As any experienced facility manager knows, as soon as the building is put into service, it's not unusual for many of the assumptions used in the energy model to fall by the wayside.
Just ask facility managers at Lincoln Heights Elementary in Spokane, Wash. The 56,000-square-foot school opened in the fall of 2006 and earned a LEED Gold certification in January 2008. The school was the subject of a Seattle Times article earlier this year alleging that the building, which paid $458,826 for green features (but received about $400,000 in rebates and saw a return on investment for the rest of 0.6 years), is underperforming because it uses more energy than expected. The criticism is unfair, say Greg Brown, director of capital projects, and Tim Wood, director of maintenance and operations, for Spokane Public Schools.
"(The writer) cherry-picked information that makes the school look bad," says Brown. The building was modeled to use 36.5 percent less energy than a standard ASHRAE 90.1 building. In the first year, it used 18 percent more than the model predicted. But after tuning the controls and setpoints, utility bills decreased by more than 6 percent, says Brown. Now, the school is the third best (out of 35 elementary schools) performer in the district on a total cost of energy per square foot basis ($0.82 per square foot compared with an average of $1.04).
The building still uses slightly more energy than the design model predicted, but the reason is not because it's a poorly performing building. The reason is that, because the building is the pride of the neighborhood, it's used for many more after-school activities than energy modelers had anticipated, and therefore uses more energy.
That seems to be indicative of the industry at large: "The largest divergences between energy models and actual performance that we've seen tend to be in buildings being used many more hours than anticipated in the modeling," says Mark Hanson, director of sustainable services for Hoffman, LLC.
Even so, Brown and Wood both confirm that the district is happy with the school. "Lincoln Heights is doing very well in terms of energy use," says Brown. "Those [energy-use] predictions are only as good as the assumptions they're based on."
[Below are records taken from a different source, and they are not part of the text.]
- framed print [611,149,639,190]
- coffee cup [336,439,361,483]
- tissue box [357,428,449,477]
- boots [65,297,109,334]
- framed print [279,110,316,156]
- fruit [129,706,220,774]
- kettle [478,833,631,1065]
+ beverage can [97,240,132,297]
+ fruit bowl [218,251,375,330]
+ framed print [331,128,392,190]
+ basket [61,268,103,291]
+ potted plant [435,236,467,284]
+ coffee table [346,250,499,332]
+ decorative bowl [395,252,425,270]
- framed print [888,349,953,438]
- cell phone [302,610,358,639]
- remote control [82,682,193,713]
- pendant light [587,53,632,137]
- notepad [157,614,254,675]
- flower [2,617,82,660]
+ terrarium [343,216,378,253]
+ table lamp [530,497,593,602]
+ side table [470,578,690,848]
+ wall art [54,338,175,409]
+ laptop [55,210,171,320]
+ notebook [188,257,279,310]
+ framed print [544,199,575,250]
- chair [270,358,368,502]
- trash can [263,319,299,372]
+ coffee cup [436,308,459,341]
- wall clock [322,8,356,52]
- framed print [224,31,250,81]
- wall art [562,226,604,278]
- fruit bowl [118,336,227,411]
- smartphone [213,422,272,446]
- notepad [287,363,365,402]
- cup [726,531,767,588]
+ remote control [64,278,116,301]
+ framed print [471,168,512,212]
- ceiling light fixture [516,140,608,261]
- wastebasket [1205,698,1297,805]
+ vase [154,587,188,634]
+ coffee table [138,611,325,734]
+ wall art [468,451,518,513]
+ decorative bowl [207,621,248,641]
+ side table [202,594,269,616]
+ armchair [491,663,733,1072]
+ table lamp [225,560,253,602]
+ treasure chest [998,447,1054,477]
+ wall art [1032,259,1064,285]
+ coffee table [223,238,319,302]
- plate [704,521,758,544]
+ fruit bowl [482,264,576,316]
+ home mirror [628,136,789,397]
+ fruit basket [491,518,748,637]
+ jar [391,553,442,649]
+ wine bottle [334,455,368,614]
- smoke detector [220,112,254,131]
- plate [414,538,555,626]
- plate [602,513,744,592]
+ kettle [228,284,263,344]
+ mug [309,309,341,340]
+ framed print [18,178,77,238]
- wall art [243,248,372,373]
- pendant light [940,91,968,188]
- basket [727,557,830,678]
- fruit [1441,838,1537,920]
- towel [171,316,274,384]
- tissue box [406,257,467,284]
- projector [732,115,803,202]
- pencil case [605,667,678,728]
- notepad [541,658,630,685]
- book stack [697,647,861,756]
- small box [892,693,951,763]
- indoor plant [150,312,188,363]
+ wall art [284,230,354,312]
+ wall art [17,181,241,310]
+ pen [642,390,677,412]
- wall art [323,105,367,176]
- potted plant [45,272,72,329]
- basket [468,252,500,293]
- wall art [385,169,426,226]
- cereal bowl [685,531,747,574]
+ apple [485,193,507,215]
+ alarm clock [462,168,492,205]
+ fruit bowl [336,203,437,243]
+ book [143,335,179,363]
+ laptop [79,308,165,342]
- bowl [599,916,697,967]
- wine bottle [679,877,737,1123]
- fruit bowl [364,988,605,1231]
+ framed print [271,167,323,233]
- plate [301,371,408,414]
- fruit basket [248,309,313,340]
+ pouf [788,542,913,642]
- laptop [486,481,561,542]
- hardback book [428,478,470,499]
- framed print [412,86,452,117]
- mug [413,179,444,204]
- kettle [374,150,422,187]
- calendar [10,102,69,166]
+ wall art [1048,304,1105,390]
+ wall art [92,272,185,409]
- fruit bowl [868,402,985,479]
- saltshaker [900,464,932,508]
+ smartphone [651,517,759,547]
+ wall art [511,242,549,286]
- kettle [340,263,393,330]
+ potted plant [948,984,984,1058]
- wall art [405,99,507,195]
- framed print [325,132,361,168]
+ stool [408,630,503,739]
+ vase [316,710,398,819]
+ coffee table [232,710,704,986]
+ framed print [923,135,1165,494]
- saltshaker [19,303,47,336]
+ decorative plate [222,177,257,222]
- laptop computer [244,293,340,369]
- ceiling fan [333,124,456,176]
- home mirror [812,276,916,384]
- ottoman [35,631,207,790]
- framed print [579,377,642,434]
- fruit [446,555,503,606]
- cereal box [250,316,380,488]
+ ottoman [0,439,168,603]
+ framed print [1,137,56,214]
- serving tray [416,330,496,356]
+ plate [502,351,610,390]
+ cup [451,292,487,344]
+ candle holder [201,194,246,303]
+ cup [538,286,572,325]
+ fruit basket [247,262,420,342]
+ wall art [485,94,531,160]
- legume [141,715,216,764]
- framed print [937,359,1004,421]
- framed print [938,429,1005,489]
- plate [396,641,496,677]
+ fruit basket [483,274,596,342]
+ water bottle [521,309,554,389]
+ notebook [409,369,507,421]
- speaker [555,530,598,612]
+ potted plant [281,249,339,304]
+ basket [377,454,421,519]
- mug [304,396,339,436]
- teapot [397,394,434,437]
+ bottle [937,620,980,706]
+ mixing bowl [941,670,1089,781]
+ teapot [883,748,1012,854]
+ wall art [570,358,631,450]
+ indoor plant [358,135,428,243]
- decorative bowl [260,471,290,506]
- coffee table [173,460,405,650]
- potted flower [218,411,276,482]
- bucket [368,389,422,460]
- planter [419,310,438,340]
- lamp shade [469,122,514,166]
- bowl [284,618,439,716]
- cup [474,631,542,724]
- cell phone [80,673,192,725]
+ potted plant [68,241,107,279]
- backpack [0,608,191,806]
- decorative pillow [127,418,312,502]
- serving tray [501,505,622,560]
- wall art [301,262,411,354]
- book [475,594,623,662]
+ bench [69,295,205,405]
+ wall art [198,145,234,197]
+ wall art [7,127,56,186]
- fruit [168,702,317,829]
Indeed, very few would dispute that the real measure of a building's efficiency is not how efficient it was on the drawing board, but how efficiently it operates over its life. "Both design and operations are important," says Hanson. "And falling down on either side will cause energy cost to go up." Operational efficiency, however, requires a never-finished process of tweaking and tuning, upgrading and downsizing. That's the only way a building's potential can be fully realized.
Room For Improvement
The poorer the energy performance when a building opens, the more opportunity there is to improve. Exhibit A: the Nathaniel R. Jones Federal Building and Courthouse located in Youngstown, Ohio. The building clocked in at the LEED Certified level in November 2002. The 50,000-square-foot building, which accrued only a single point in the Energy and Atmosphere category, had a staggeringly high energy use intensity of 102 kBtu/sq.ft./yr. in its first year. The reason, according to Deborah Vaughn, acting director, portfolio manager division, General Services Administration (GSA), is that six months before the building opened, the local utility cancelled plans to extend chilled water service to the site. So GSA had to construct its own chiller plant outside of the building. In the second year, after installing packaged air conditioning for the building's computer rooms to eliminate the need for cooling from the exterior chiller plant, the EUI dropped to 84. With some further tweaking and tuning, the building was down to 73.6 by the third year.
Vaughn says there have been periodic increases in consumption since then because of increased steam consumption. But after a recent lighting controls upgrade, which cut electric consumption by 7 percent, the building earned a 77 Energy Star score and stood at an EUI of 72.8. "We anticipate this number to continue to trend downward," says Vaughn.